Records provided.
********************

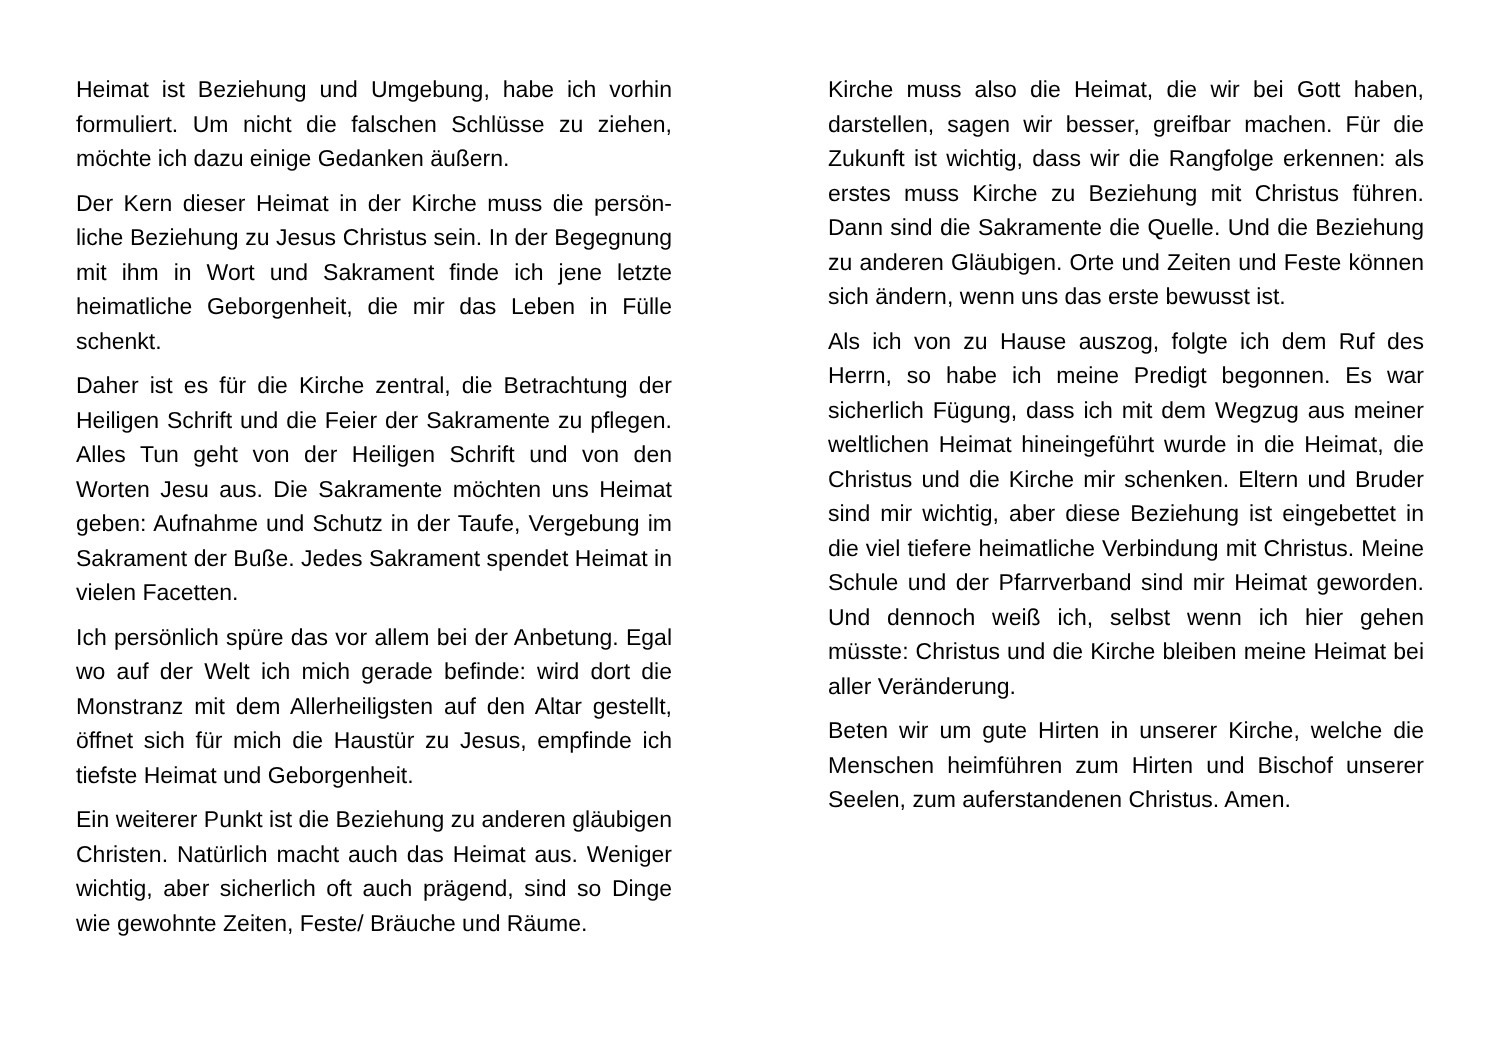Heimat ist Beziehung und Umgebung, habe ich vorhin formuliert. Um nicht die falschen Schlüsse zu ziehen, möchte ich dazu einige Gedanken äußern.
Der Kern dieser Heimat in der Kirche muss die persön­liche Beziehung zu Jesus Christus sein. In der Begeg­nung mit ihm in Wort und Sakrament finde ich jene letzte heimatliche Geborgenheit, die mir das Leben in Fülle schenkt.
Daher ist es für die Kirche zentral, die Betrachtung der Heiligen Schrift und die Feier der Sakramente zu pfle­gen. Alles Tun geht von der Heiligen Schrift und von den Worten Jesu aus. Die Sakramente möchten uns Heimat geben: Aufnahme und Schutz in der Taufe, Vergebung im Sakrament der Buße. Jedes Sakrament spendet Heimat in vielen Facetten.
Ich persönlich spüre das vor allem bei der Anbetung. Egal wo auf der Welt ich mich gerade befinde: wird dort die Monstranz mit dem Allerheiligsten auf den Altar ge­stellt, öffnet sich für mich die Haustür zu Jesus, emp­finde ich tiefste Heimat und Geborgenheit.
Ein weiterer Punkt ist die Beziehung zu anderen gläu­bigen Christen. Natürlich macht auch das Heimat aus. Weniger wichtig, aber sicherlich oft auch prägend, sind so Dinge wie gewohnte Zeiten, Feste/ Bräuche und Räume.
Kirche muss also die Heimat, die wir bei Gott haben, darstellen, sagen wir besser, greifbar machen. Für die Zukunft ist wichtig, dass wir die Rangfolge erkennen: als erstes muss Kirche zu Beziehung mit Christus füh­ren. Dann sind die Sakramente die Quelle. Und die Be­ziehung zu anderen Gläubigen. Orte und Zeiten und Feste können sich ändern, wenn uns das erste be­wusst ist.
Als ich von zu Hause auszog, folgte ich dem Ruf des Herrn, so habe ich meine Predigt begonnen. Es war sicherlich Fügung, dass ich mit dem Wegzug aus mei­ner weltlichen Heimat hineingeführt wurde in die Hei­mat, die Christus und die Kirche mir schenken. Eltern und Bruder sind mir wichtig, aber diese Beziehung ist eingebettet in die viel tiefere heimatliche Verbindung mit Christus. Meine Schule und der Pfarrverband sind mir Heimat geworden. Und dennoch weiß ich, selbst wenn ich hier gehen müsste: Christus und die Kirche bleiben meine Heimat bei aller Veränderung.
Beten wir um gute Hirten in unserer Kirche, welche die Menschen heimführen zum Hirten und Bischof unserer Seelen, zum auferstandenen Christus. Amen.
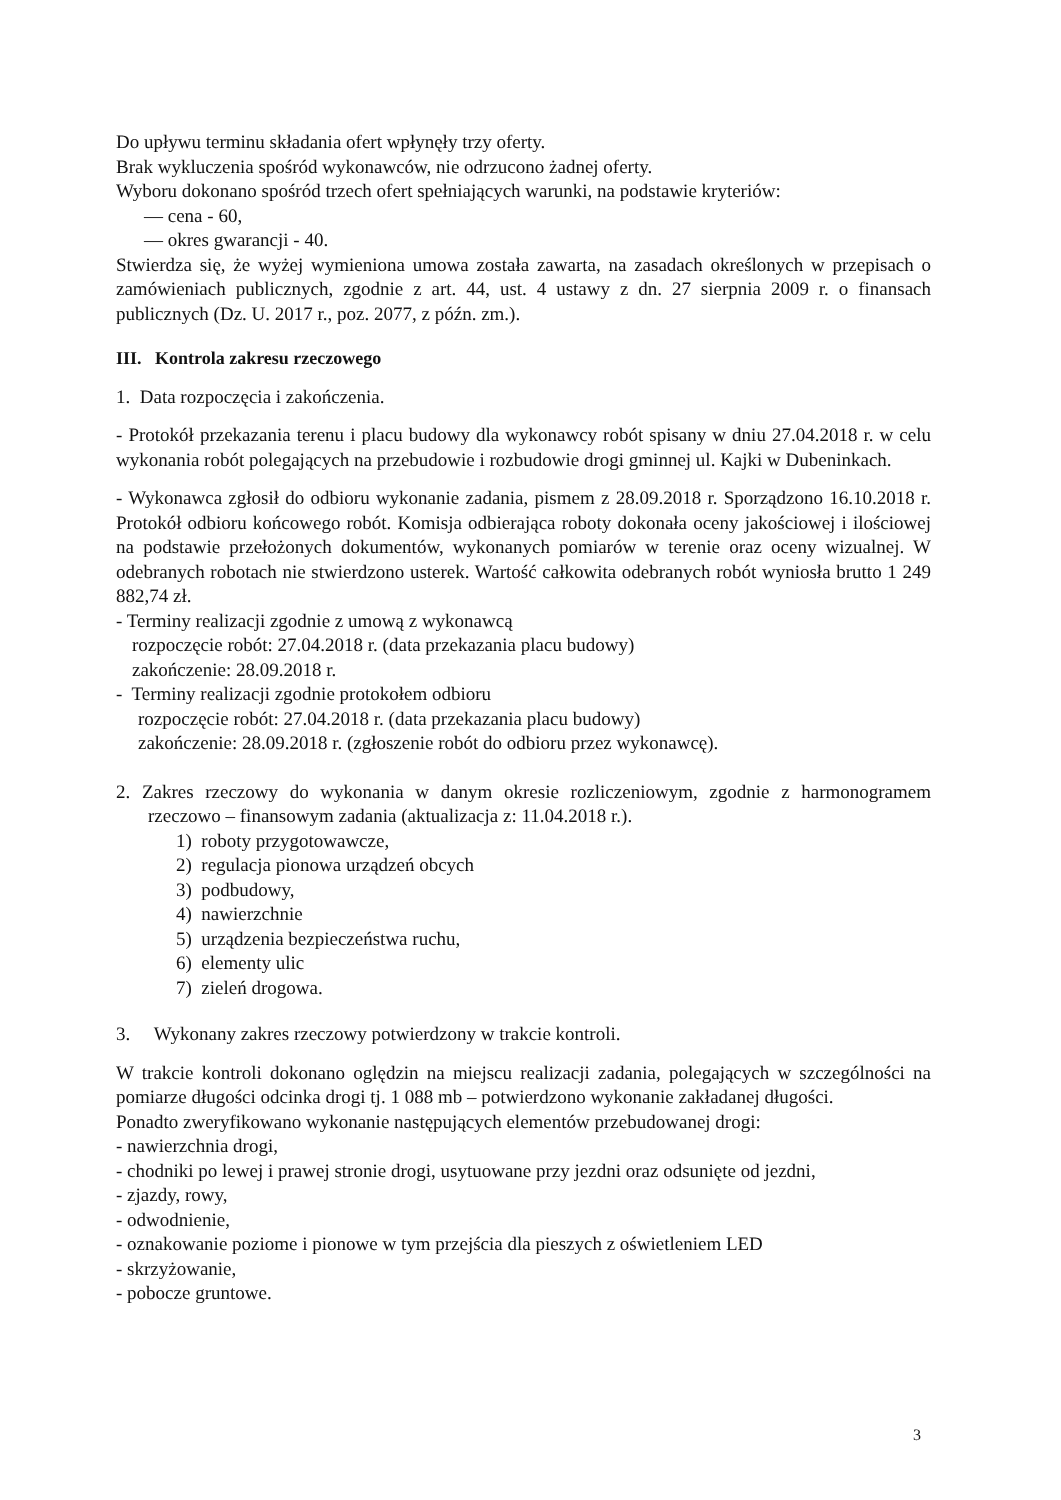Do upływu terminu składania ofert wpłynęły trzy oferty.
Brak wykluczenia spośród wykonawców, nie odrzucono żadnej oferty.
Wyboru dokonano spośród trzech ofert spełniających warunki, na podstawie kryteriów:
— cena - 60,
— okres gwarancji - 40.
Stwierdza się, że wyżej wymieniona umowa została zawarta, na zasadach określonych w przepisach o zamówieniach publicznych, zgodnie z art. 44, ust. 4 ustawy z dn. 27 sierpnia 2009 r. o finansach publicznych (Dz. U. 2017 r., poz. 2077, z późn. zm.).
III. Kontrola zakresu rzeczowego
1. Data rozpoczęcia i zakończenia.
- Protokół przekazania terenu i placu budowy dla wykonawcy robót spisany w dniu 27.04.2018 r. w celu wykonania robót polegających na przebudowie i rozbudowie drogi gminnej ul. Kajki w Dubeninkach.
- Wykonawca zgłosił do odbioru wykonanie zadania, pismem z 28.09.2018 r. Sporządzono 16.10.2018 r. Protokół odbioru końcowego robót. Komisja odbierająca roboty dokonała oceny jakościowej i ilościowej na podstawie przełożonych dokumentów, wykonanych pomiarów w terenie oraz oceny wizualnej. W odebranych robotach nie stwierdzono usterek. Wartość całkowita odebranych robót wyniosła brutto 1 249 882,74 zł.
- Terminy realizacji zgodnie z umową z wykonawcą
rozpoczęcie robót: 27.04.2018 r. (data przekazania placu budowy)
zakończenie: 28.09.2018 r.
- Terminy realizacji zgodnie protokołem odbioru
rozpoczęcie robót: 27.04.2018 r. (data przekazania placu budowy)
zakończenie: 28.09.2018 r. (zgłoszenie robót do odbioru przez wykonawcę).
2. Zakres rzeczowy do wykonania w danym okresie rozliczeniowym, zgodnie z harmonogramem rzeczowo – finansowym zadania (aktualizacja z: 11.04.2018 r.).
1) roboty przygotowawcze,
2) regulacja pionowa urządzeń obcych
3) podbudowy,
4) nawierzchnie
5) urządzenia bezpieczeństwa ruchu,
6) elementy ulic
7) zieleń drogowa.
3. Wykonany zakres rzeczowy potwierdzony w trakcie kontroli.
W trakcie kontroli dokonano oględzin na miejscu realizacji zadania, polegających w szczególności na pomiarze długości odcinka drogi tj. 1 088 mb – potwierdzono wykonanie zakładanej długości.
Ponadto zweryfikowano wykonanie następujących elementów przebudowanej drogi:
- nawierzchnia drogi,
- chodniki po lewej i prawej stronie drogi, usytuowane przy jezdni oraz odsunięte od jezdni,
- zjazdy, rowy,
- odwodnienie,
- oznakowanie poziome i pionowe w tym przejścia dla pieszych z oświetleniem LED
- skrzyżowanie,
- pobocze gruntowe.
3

********************

Look through the entries and copy every line in which the string "zakończenie" appears.

Solution.
zakończenie: 28.09.2018 r.
zakończenie: 28.09.2018 r. (zgłoszenie robót do odbioru przez wykonawcę).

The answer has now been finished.